“Sekolah”
di Kebun

Penulis: Tri Astuti | Foto: Aulia Erlangga dan Sintia Rahayu Finaliza

Foto: Dokumentasi Pribadi Sintia

Foto: Aulia Erlangga

“Sekolah” di Kebun

Penulis: Tri Astuti | 29 Juli 2021

Sumber Cerita: Sintia Rahayu Finaliza

Sintia Rahayu Finaliza lahir di desa Ranupani, Tengger, 15 tahun yang lalu. Ia dibesarkan dengan balutan adat Tengger. Adat pula yang mengukuhkan namanya yang sekarang melalui tradisi “ujar-ujar” yakni kepercayaan untuk mengganti nama bayi atau anak kecil yang sering rewel dan jatuh sakit. Itulah yang dialami Sintia saat usianya satu tahun, konon itu karena keberatan nama. “Jadilah kami ganti nama Indri Rahayu menjadi Sintia,” demikian Mak Rin, ibu Sintia menceritakan asal-usul nama putri tunggalnya.

Seperti anak-anak Ranupani lainnya, Sintia sudah dibawa ke kebun sejak usianya 40 hari. Jadi, bukan hal yang aneh jika anak-anak di sana merasakan sekolah kehidupan pertama sebagai orang Tengger di kebun. Mereka tumbuh dan bermain di kebun sembari mengamati rutinitas orang tuanya bekerja. Di usia 11 tahun, Sintia mulai mendapat kepercayaan dari orang tuanya untuk mengolah gaga (kebun). Ia sudah tahu bagaimana caranya menanam kentang, cabai gunung (lombok terong) dan bawang prei (bawang daun). Ia mengerjakan segala sesuatunya sendiri, mulai dari mencangkul, menanam, hingga panen dan menimbang hasilnya untuk dijual. Semua pengetahuan tersebut ia dapatkan dari orang tuanya melalui praktik langsung di kebun.

Sama seperti remaja yang lain, Sintia juga gemar olahraga dan berkumpul dengan teman-temannya. Ia dikenal sebagai anggota tim voli putri, juga aktif di kelompok rebana atau terbangan Nurul Qolbi yang berkumpul setiap hari Minggu.

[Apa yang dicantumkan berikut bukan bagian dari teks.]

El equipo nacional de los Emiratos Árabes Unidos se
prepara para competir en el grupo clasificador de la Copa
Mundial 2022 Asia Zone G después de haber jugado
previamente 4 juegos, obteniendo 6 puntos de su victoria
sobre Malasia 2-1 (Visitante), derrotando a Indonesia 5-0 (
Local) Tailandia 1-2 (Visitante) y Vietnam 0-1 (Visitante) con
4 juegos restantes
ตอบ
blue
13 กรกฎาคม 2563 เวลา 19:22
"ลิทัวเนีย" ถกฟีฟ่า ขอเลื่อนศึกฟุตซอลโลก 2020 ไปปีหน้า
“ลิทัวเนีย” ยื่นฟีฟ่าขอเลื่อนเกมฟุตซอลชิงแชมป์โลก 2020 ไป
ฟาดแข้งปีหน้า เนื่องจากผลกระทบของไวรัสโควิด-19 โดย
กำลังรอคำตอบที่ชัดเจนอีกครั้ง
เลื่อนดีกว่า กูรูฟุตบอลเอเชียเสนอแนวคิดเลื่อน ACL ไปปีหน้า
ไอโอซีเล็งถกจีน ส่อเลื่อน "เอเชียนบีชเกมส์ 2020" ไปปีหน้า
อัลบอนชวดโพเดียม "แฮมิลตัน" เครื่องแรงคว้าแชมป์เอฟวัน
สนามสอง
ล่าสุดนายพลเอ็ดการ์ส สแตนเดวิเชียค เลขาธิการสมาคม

Sintia sudah lulus SMP Satu Atap Ranupani tahun lalu. Orang tuanya menawari untuk melanjutkan ke SMA di kota kecamatan Sendura atau Tumpang, karena tidak ada SMA di desa mereka. Namun Sintia enggan karena itu berarti ia harus meninggalkan kebunnya. Ia memilih untuk mengikuti Paket C saja. Kalau saja pelajaran di sekolah bisa mendukung praktik berkebunnya, mungkin Sintia akan lebih antusias melanjutkan sekolah.